Blyth'ı öldürdükten iki yıl sonra küçük kardeşim Paul'ü öldürdüm, ama Blyth'ın ölümü ile karşılaştırınca daha mühim, daha farklı sebeplerim vardı. Bir yıl sonra da birdenbire gelen bir istekle aynı şeyi Esmerelda için yaptım.Anlayacağınız, Sineklerin Tanrısı, Otomatik Portakal ve biraz da Çavdar Tarlasında Veletler kıvamındaki fenomen tavrıyla buralarda rüzgarının çok daha kuvvetli esmesi beklenirdi. Ama bir kaç gün önce bitirdiğim (zor bir deneyimdi!) diğer bir romanı Cebirci'den sonra kanaat getirdiğim yazarın İngilizlilik hastalığından muzdarip olması yine kendisini olumsuz şekilde etkilemekte. Karakterleri önemsememizi engelleyen hesap kitapçı objektif hani neredeyse durumsal anlatım, trollüğe varacak derecede ironik saptamalar ve adaya has espriler. Bu tuhaflıklar silsilesi ister istemez modern gotik bir çizgiye evriliyor ki İngilizler bu konuda pek bir mahir. Yine de böyle yıkıcı bir romanı okumaktan pişman değilim. Özellikle biraz da şaşırtıcı sonu ve din politika gibi kurumlara karşı eleştirel tutumun romanın sayfalarında yansıtılması sayesinde notum yedi buçuk. Bundan sonrası spoiler canım.

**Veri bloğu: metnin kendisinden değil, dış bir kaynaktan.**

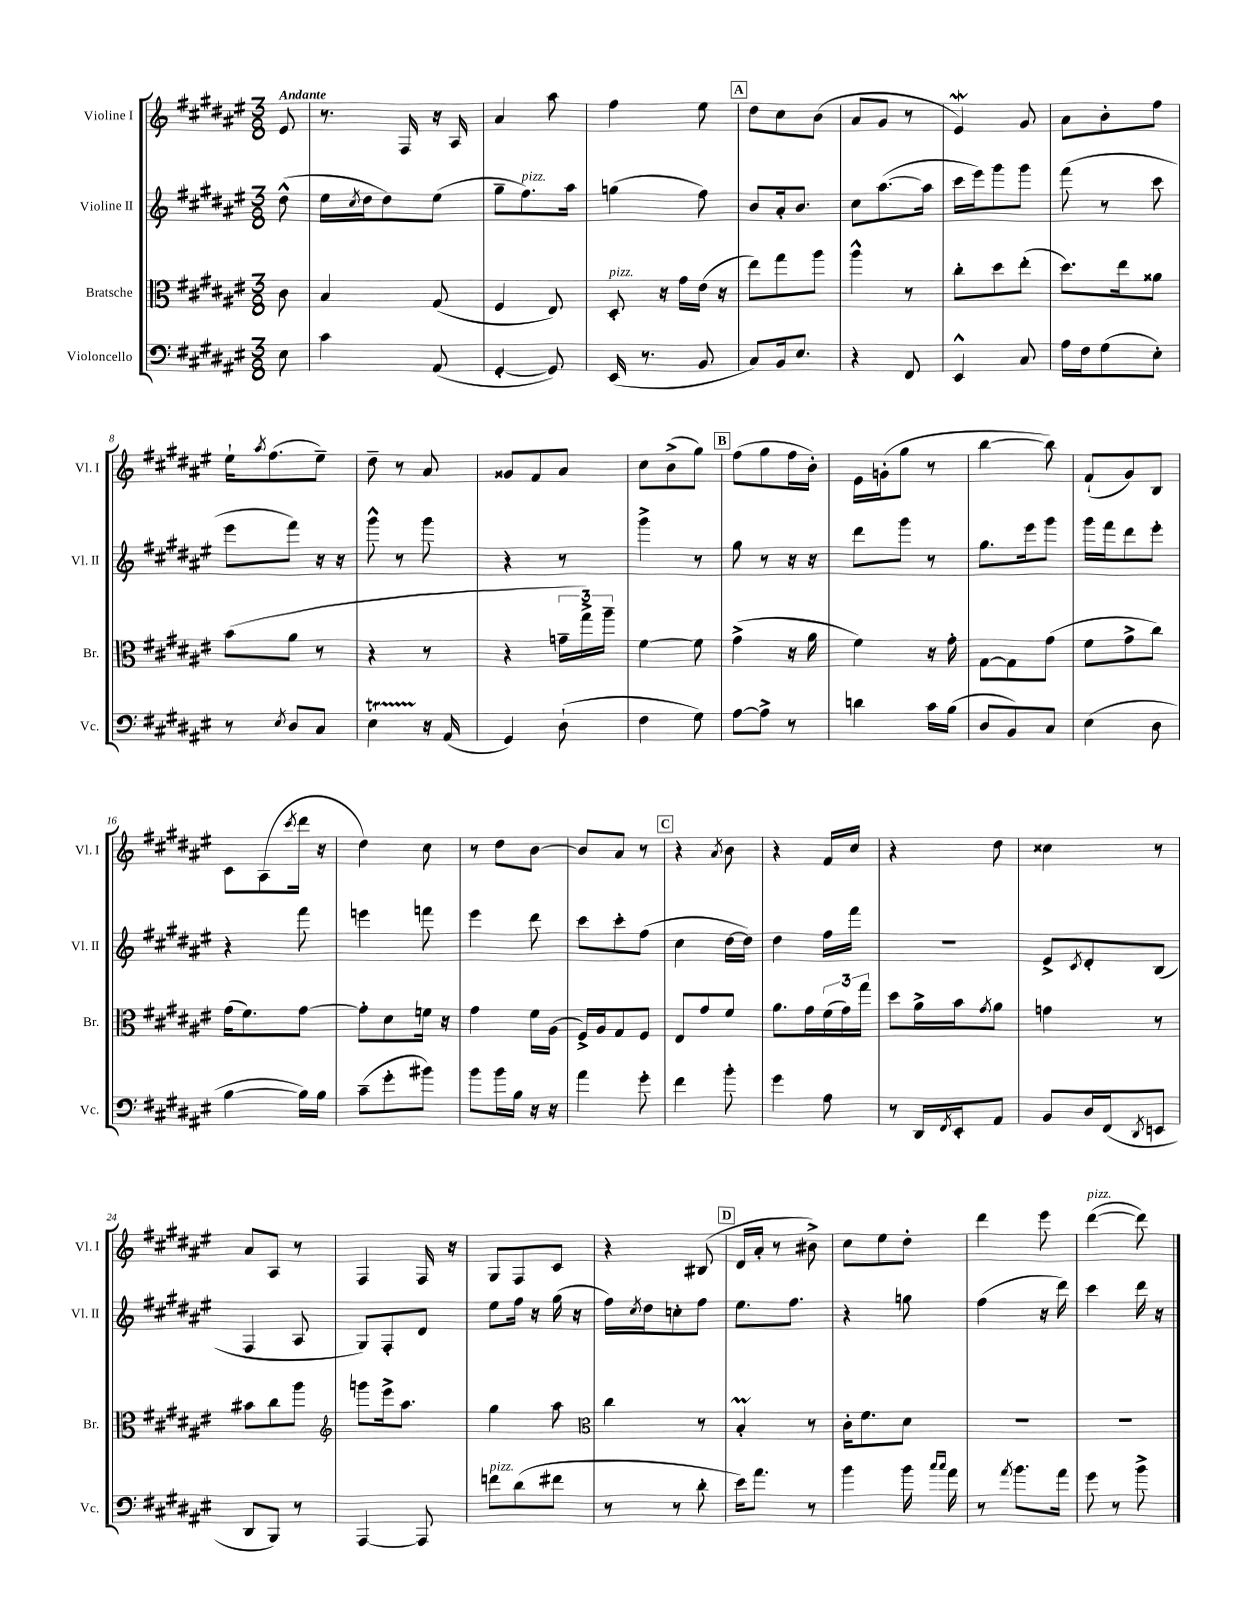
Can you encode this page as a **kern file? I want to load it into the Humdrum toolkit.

**kern	**kern	**kern	**kern
*staff4	*staff3	*staff2	*staff1
*clefF4	*clefC3	*clefG2	*clefG2
*k[f#c#g#d#a#e#]	*k[f#c#g#d#a#e#]	*k[f#c#g#d#a#e#]	*k[f#c#g#d#a#e#]
*M3/8	*M3/8	*M3/8	*M3/8
8E#	8c#	(8dd#^^	8e#
=	=	=	=
4c#	4B	16ee#	8.r
.	.	8qcc#	.
.	.	16dd#	.
.	.	8dd#)	.
.	.	.	16F#
(8AA#	(8G#	(8ee#	16r
.	.	.	16A#
=	=	=	=
[4GG#'	4F#	8gg#~	4a#
.	.	8.ff#)	.
8GG#])	8E#)	.	8aa#
.	.	16aa#	.
=	=	=	=
(16EE#	8D#'	(4gg	4ff#
8.r	.	.	.
.	16r	.	.
.	16g#	.	.
8BB	(16e#	8ff#)	8ee#
.	16r	.	.
=	=	=	=
8C#)	8ee#)	8b	8dd#
16BB	8gg#	16a#'	8cc#
8.E#	.	8.b	.
.	8aa#	.	(8b
=	=	=	=
4r	4aa#^^	8cc#	8a#
.	.	([8.aa#	8g#
8FF#	8r	.	8r
.	.	16aa#]	.
=	=	=	=
4EE#^^	8cc#'	16ccc#	4e#)
.	.	16eee#)	.
.	8dd#	8ggg#	.
8C#	(8ee#'	8ggg#	8g#
=	=	=	=
16A#	8.dd#)	(8fff#	8a#
16F#	.	.	.
(8G#	.	8r	8b'
.	16ee#	.	.
8E#')	8a##	8ccc#	8ff#
=	=	=	=
8r	(8b	8eee#	16ee#`
.	.	.	8qaa#
.	.	.	(8.ff#
8qE#	.	.	.
8D#	8a#	8fff#)	.
8C#	8r	16r	8ee#~)
.	.	16r	.
=	=	=	=
4E#	4r	8ggg#^^	8dd#~
.	.	8r	8r
16r	8r	8ggg#	8a#
(16AA#	.	.	.
=	=	=	=
4GG#)	4r	4r	8g##
.	.	.	8f#
(8D#`	24g~	8r	8a#
.	24gg#^)	.	.
.	24aa#~	.	.
=	=	=	=
4F#	[4f#	4ggg#^	8cc#
.	.	.	(8b^
8G#)	8f#]	8r	8gg#)
=	=	=	=
[8A#	(4g#^	8gg#	(8ff#
8A#^]	.	8r	8gg#
8r	16r	16r	16ff#
.	16a#	16r	16b')
=	=	=	=
4d	4f#)	8ddd#	16e#
.	.	.	(16g'
.	.	8ggg#	8gg#
16c#	16r	8r	8r
(16B	16g#'	.	.
=	=	=	=
8D#	[8G#	8.gg#	[4bb
8BB)	8G#]	.	.
.	.	16eee#	.
8C#	(8g#	8ggg#	8bb])
=	=	=	=
(4E#	8f#	16ggg#	(8f#`
.	.	16fff#	.
.	8g#^	8ddd#	8g#)
8D#	8cc#)	8eee#'	8B
=	=	=	=
[4B	(16g#	4r	8c#
.	8.f#)	.	.
.	.	.	(8A#
.	.	.	8qccc#
16B])	[8g#	8fff#	16ddd#
16B	.	.	16r
=	=	=	=
(8c#~	8g#']	4eee	4dd#)
8g#'	8d#	.	.
8b#)	16f	8fff	8cc#
.	16r	.	.
=	=	=	=
8b	4g#	4eee#	8r
16b	.	.	8dd#
16B	.	.	.
16r	16f#	8ddd#	[8b
16r	(16A#	.	.
=	=	=	=
4a#	16F#^)	8ccc#	8b]
.	16A#	.	.
.	8G#	8ccc#'	8a#
8g#'	8F#	(8ff#	8r
=	=	=	=
4f#	8E#	4cc#	4r
.	8g#	.	.
.	.	.	8qa#
8b'	8f#	[16dd#	8b
.	.	16dd#])	.
=	=	=	=
4g#	8.a#	4dd#	4r
.	16g#	.	.
8A#	(24f#	16ff#	16f#
.	24g#)	.	.
.	.	16fff#	16cc#
.	24gg#	.	.
=	=	=	=
8r	8dd#	4.r	4r
16DD#	16a#^	.	.
8qFF#	.	.	.
16EE#'	16b	.	.
.	8qg#	.	.
8AA#	8a#	.	8dd#
=	=	=	=
8BB	4g	8e#^	4cc##
.	.	8qc#	.
16D#	.	8d#'	.
(16FF#	.	.	.
8qDD#	.	.	.
8EE	8r	(8B	8r
=	=	=	=
8DD#	8b#	4F#	8a#
8BBB)	8cc#	.	8A#
8r	8aa#	8A#	8r
=	=	=	=
*	*clefG2	*	*
[4AAA#	8ggg	8G#)	4F#
.	16eee#^	8F#'	.
.	8.aa#	.	.
8AAA#]	.	8d#	16F#
.	.	.	16r
=	=	=	=
8f	4gg#	8ee#	8G#
(8d#	.	16ff#	8F#
.	.	16r	.
8f#	8aa#	(16gg#	8c#
.	.	16r	.
=	=	=	=
*	*clefC3	*	*
8r	4cc#	16ff#)	4r
.	.	8qcc#	.
.	.	16dd#	.
8r	.	8cc'	.
8d#'	8r	8ff#	(8B#
=	=	=	=
16e#)	4B'	8.ee#	16d#
8.a#	.	.	16a#'
.	.	.	8r
.	.	8.ff#	.
8r	8r	.	8b#^)
=	=	=	=
4b	16c#'	4r	8cc#
.	8.f#	.	.
.	.	.	8ee#
16b	8d#	8gg	8dd#'
16qqcc#	.	.	.
16qqcc#	.	.	.
16a#	.	.	.
=	=	=	=
8r	4.r	(4ff#	4ddd#
8qa#	.	.	.
8.b	.	.	.
.	.	16r	8eee#
16a#	.	16ddd#)	.
=	=	=	=
8g#	4.r	4ccc#	([4ddd#
8r	.	.	.
8b^	.	16ddd#	8ddd#])
.	.	16r	.
==	==	==	==
*-	*-	*-	*-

Şu ana kadarki skorum, üç. Yıllardır kimseyi öldürmedim, böyle bir niyetim de yok. Öyle bir dönem geldi ve geçti.
Bir İskoç kasabasının yakınlarındaki adada babası ile yaşayan Frank, bir yandan geçmişini anlatırken diğer yandan akıl hastanesinden kaçan abisinin adaya dönmesini bekler. Daha çocukken pipisinin bir köpek tarafından yenmesi (sonradan kafatasını bulup koleksiyonuna katıyor) neticesinde hayatı değişiyor. Tek arkadaşı kasabadaki bir cüce. Daha bebeyken Blyth ismindeki zorba çocuğu yapay bacağına zehirli bir yılan koyarak öldürüyor. Sonra kendi kardeşini, plajda bulduğu patlamamış bir bombaya çekiçle vurma konusunda aklını çelerek ortadan kaldırıyor. Kuzeni küçük Esmerelda'yı ise sırf kız olduğu için yaratıcı bir şekilde öldürmeye karar veriyor. Dev bir uçurtmaya bağlayıp salıvererek deniz üzerinde kaybolmasını izleyor. Hepsi kaza gibi göründüğünden paçayı yırtıyor tabi. Adayı çeşitli hayvanların kafalarını dizdiği mızraklarla süslüyor. Bir de olanı, olacağı haber verdiğine inandığı eşekarısı fabrikası dediği bir düzenek inşa etmiş. Buna benzer değişik savunma mekanizmaları icat etmiş. Romanın sonunda ifşa olunuyor ki aslında kendisi babasının bir deneyi. Ve erkek değil pipisini kaybetmiş bir erkek gibi yetiştirilen ve hormon takviyesine boğulmuş bir kız çocuğu. Bu da sürpriz son işte.